At times, she would move her shoulders and arms in a quick, jolted manner to the sharpest beats. No one in the sold-out audience ever flinched. Girls shrieked on occasion, while one man made strange cheering woofs. "Is that a Canadian thing," the singer asked of him, sincerely. "Is it a hockey thing?" No, it is a rube thing.

On Bravado, Lorde sang that she was "raised up to be admired, to be noticed." The story goes that she began writing songs at age 12. Talent-show success happened eventually, and, after being signed by Universal, she began working with songwriter-producer Joel Little. Released this spring, The Love Club EP featured the hit single Royals, which is also part of her just-out debut album Pure Heroine.

The shimmering, catchy Royals offers another side to Lorde's lyrical mindset. It's about reconciling her small-town situation with the audacious lifestyles of the bling-music elite, with their time-piece diamonds, jet planes and islands, and tigers on gold leashes. "We don't care, we're not caught up in your love affair," she sang, probably referring to power couple Jay Z and Beyoncé.

Royals, currently the one of the world's most popular songs, could have been offered in a more outgoing manner. But the barely lit Lorde and her two sidemen stuck to the script, keeping things close to the ground.

Much like Lana Del Rey, whose mystique (like Lorde's) was carefully cultivated, Lorde's music is cool-headed, moody and often reveals a taste for hip-hop. A four-to-the-floor dance beat was occasionally employed, as was the case on a cover of Kanye West's Hold My Liquor, but it's not a formula.

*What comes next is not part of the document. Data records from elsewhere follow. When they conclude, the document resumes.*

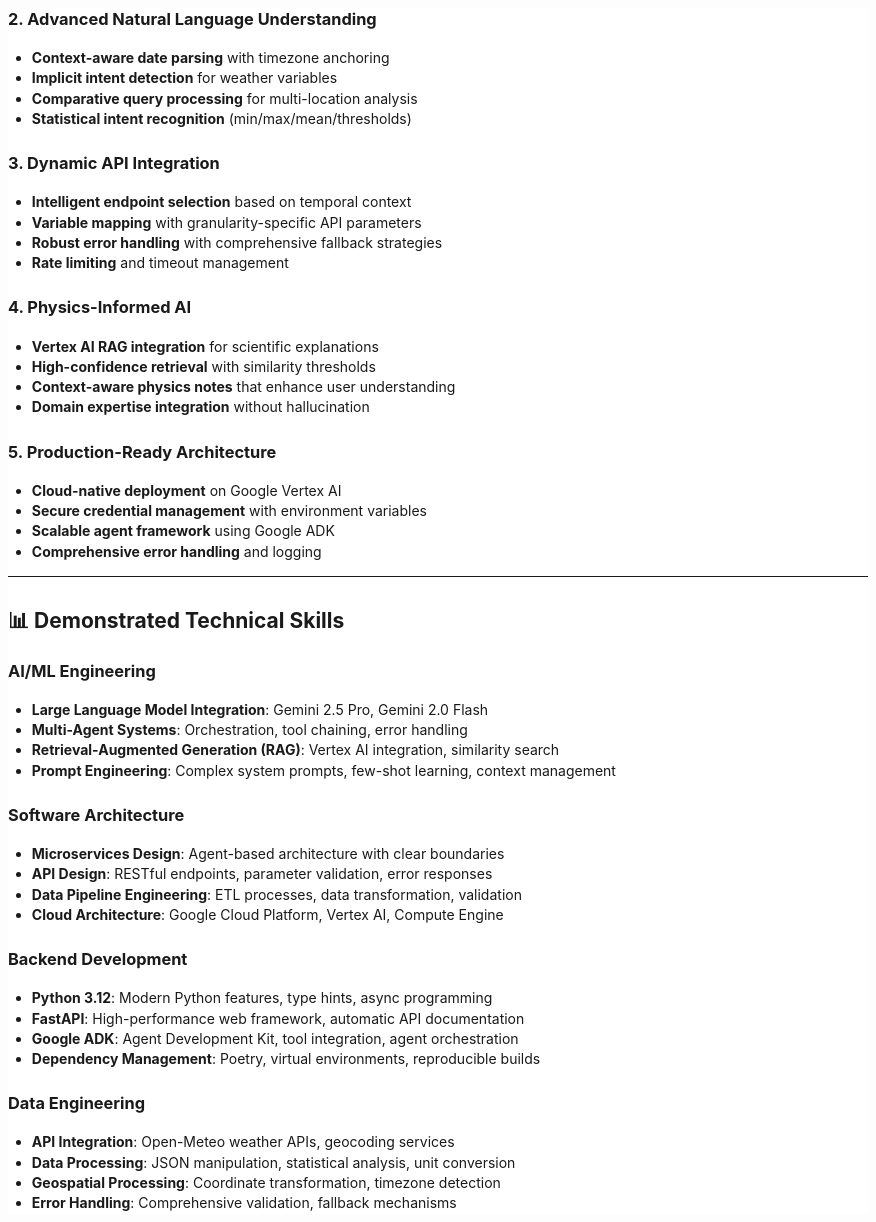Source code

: ### **2. Advanced Natural Language Understanding**
- **Context-aware date parsing** with timezone anchoring
- **Implicit intent detection** for weather variables
- **Comparative query processing** for multi-location analysis
- **Statistical intent recognition** (min/max/mean/thresholds)

### **3. Dynamic API Integration**
- **Intelligent endpoint selection** based on temporal context
- **Variable mapping** with granularity-specific API parameters
- **Robust error handling** with comprehensive fallback strategies
- **Rate limiting** and timeout management

### **4. Physics-Informed AI**
- **Vertex AI RAG integration** for scientific explanations
- **High-confidence retrieval** with similarity thresholds
- **Context-aware physics notes** that enhance user understanding
- **Domain expertise integration** without hallucination

### **5. Production-Ready Architecture**
- **Cloud-native deployment** on Google Vertex AI
- **Secure credential management** with environment variables
- **Scalable agent framework** using Google ADK
- **Comprehensive error handling** and logging

---

## 📊 Demonstrated Technical Skills

### **AI/ML Engineering**
- **Large Language Model Integration**: Gemini 2.5 Pro, Gemini 2.0 Flash
- **Multi-Agent Systems**: Orchestration, tool chaining, error handling
- **Retrieval-Augmented Generation (RAG)**: Vertex AI integration, similarity search
- **Prompt Engineering**: Complex system prompts, few-shot learning, context management

### **Software Architecture**
- **Microservices Design**: Agent-based architecture with clear boundaries
- **API Design**: RESTful endpoints, parameter validation, error responses
- **Data Pipeline Engineering**: ETL processes, data transformation, validation
- **Cloud Architecture**: Google Cloud Platform, Vertex AI, Compute Engine

### **Backend Development**
- **Python 3.12**: Modern Python features, type hints, async programming
- **FastAPI**: High-performance web framework, automatic API documentation
- **Google ADK**: Agent Development Kit, tool integration, agent orchestration
- **Dependency Management**: Poetry, virtual environments, reproducible builds

### **Data Engineering**
- **API Integration**: Open-Meteo weather APIs, geocoding services
- **Data Processing**: JSON manipulation, statistical analysis, unit conversion
- **Geospatial Processing**: Coordinate transformation, timezone detection
- **Error Handling**: Comprehensive validation, fallback mechanisms
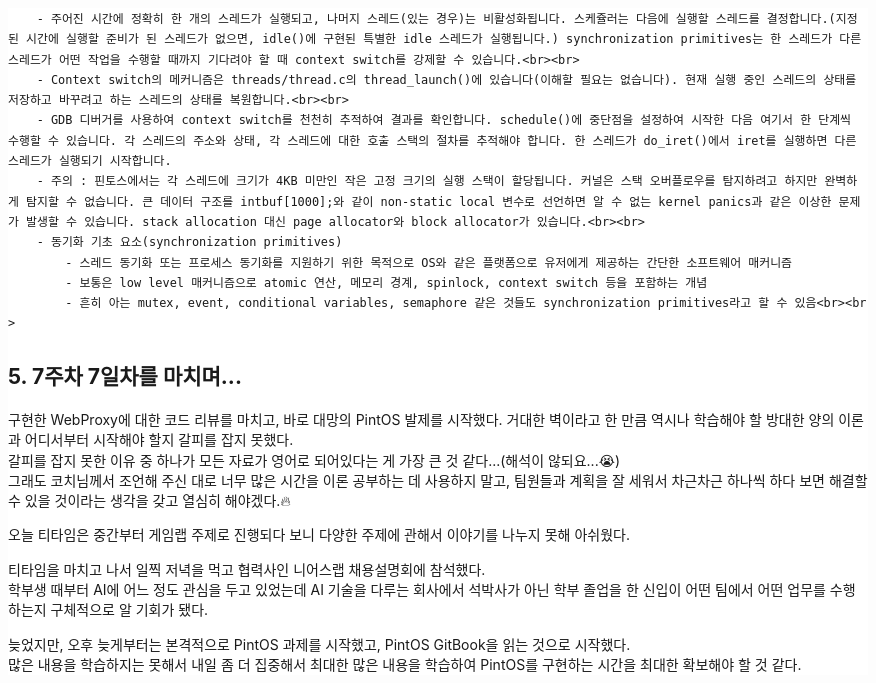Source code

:         - 주어진 시간에 정확히 한 개의 스레드가 실행되고, 나머지 스레드(있는 경우)는 비활성화됩니다. 스케쥴러는 다음에 실행할 스레드를 결정합니다.(지정된 시간에 실행할 준비가 된 스레드가 없으면, idle()에 구현된 특별한 idle 스레드가 실행됩니다.) synchronization primitives는 한 스레드가 다른 스레드가 어떤 작업을 수행할 때까지 기다려야 할 때 context switch를 강제할 수 있습니다.<br><br>
        - Context switch의 메커니즘은 threads/thread.c의 thread_launch()에 있습니다(이해할 필요는 없습니다). 현재 실행 중인 스레드의 상태를 저장하고 바꾸려고 하는 스레드의 상태를 복원합니다.<br><br>
        - GDB 디버거를 사용하여 context switch를 천천히 추적하여 결과를 확인합니다. schedule()에 중단점을 설정하여 시작한 다음 여기서 한 단계씩 수행할 수 있습니다. 각 스레드의 주소와 상태, 각 스레드에 대한 호출 스택의 절차를 추적해야 합니다. 한 스레드가 do_iret()에서 iret를 실행하면 다른 스레드가 실행되기 시작합니다.
        - 주의 : 핀토스에서는 각 스레드에 크기가 4KB 미만인 작은 고정 크기의 실행 스택이 할당됩니다. 커널은 스택 오버플로우를 탐지하려고 하지만 완벽하게 탐지할 수 없습니다. 큰 데이터 구조를 intbuf[1000];와 같이 non-static local 변수로 선언하면 알 수 없는 kernel panics과 같은 이상한 문제가 발생할 수 있습니다. stack allocation 대신 page allocator와 block allocator가 있습니다.<br><br>
        - 동기화 기초 요소(synchronization primitives)
            - 스레드 동기화 또는 프로세스 동기화를 지원하기 위한 목적으로 OS와 같은 플랫폼으로 유저에게 제공하는 간단한 소프트웨어 매커니즘
            - 보통은 low level 매커니즘으로 atomic 연산, 메모리 경계, spinlock, context switch 등을 포함하는 개념
            - 흔히 아는 mutex, event, conditional variables, semaphore 같은 것들도 synchronization primitives라고 할 수 있음<br><br>

## 5. 7주차 7일차를 마치며...
구현한 WebProxy에 대한 코드 리뷰를 마치고, 바로 대망의 PintOS 발제를 시작했다. 거대한 벽이라고 한 만큼 역시나 학습해야 할 방대한 양의 이론과 어디서부터 시작해야 할지 갈피를 잡지 못했다.  
갈피를 잡지 못한 이유 중 하나가 모든 자료가 영어로 되어있다는 게 가장 큰 것 같다...(해석이 않되요...😭)  
그래도 코치님께서 조언해 주신 대로 너무 많은 시간을 이론 공부하는 데 사용하지 말고, 팀원들과 계획을 잘 세워서 차근차근 하나씩 하다 보면 해결할 수 있을 것이라는 생각을 갖고 열심히 해야겠다.🔥  

오늘 티타임은 중간부터 게임랩 주제로 진행되다 보니 다양한 주제에 관해서 이야기를 나누지 못해 아쉬웠다.  

티타임을 마치고 나서 일찍 저녁을 먹고 협력사인 니어스랩 채용설명회에 참석했다.  
학부생 때부터 AI에 어느 정도 관심을 두고 있었는데 AI 기술을 다루는 회사에서 석박사가 아닌 학부 졸업을 한 신입이 어떤 팀에서 어떤 업무를 수행하는지 구체적으로 알 기회가 됐다.  

늦었지만, 오후 늦게부터는 본격적으로 PintOS 과제를 시작했고, PintOS GitBook을 읽는 것으로 시작했다.  
많은 내용을 학습하지는 못해서 내일 좀 더 집중해서 최대한 많은 내용을 학습하여 PintOS를 구현하는 시간을 최대한 확보해야 할 것 같다.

I think Karg would have been a fan: One of her sardonic 22 steps on how not to kowtow involves hipsters "singing sombre songs that no one understands … including themselves." Lorde's songs are sombre, but they are clear and reasoned. She doesn't strive to be cool or uncool – she's her own herd, not unconforming like the rest of the crowd. And, at the moment, she rules.